Caulry enjoyed a great season under the watchful eye of the 28-year-old Mayo man and only lost five times throughout the course of the year. These defeats came at the hands of St Malachy’s in the intermediate cup, to St Loman’s and Kilbeggan in the league, to Loughnavalley in the junior Cup final as well as that narrow defeat to Bunbrosna in the junior championship final. “We went 15 games without defeat before that replay, ten of which came in the championship, so that’s a record we can all be proud of.” John’s charges had barely recovered from the disappointment of the defeat to Bunbrosna when they suffered another setback, this time to Kilbeggan Shamrocks in the ACFL Division 3 final. The senior side recorded a comfortable 3-9 to 0-8 victory over Caulry in a moderately one-sided encounter. The club were also subjected to defeat in the replay of the junior ’B’ championship final. Mullingar Shamrocks were the culprits on this occasion, completing a two-in-a-row at the expense of Caulry. “The junior B side can be really proud of what they achieved last season. It was a great achievement just to get to the final and when they got there they gave Mullingar a real run for their money, especially in the drawn game.” 
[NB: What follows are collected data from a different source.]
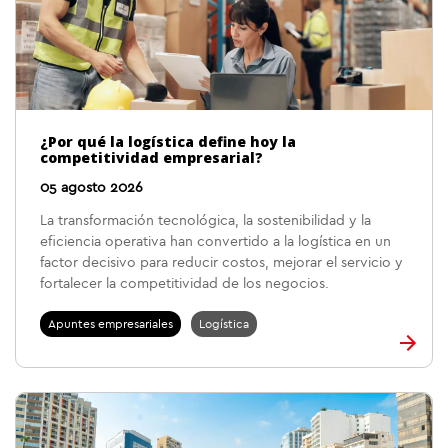
¿Por qué la logística define hoy la
competitividad empresarial?
05 agosto 2026
La transformación tecnológica, la sostenibilidad y la
eficiencia operativa han convertido a la logística en un
factor decisivo para reducir costos, mejorar el servicio y
fortalecer la competitividad de los negocios.
Apuntes empresariales
Logística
Damien Killane was Caulry’s saviour when the sides met for the first time in Shandonagh. He soled through the heart of the Mullingar defence with time almost up and delivered the perfect finish to level the game. Killane’s score forced extra-time which was barely minutes old when substitute Benny Noone reacted cleverly to steer the ball into the back of the net, handing Caulry the advantage for the first time since the early stages of the match. Mullingar responded well and regained the lead at 1-15 to 1-13 with two minutes remaining before an Anslem Fitzgerald point and an Alan Rigney equaliser restored parity and forced a replay. Unfortunately for all concerned Caulry were defeated in the replay and denied the reward their efforts deserved. However disappointing it may have been, John refuses to dwell on the negatives and prefers instead to focus on the positives reaped from two county final appearances. “Look,” he insists, “we may have lost two county finals but at the end of the day our lads will have come on leaps and bounds from those games. It was great for the whole community to get that far, it brought the parish closer together. Believe me, nobody was as disappointed as I was when we lost those replays but what’s the use dwelling on the past? We have to come out next year and make up for those defeats. Every player knows how he felt after those games. They shouldn’t need any motivation.” 
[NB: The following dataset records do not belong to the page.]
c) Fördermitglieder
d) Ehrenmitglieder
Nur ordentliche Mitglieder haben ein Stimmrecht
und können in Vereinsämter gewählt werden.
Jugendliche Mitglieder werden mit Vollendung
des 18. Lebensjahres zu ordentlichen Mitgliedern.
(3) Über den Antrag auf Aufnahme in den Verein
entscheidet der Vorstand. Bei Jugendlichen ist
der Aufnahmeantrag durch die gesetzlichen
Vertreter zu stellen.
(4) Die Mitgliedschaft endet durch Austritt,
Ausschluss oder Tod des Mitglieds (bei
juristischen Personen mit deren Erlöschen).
John is also excited at the prospect of some of the club’s young stars making an impact next season.
“The club won under-16 honours two years ago and some of those lads have already broken through to the junior team. The club has a thriving underage section which is vital for any club who want to be successful at adult level.” 

So what does next season hold for Caulry? “I hope we can put last year’s disappointments behind us and win the junior championship,” John confirms. “It’s the least the players deserve. And I’m confident that they can do it.”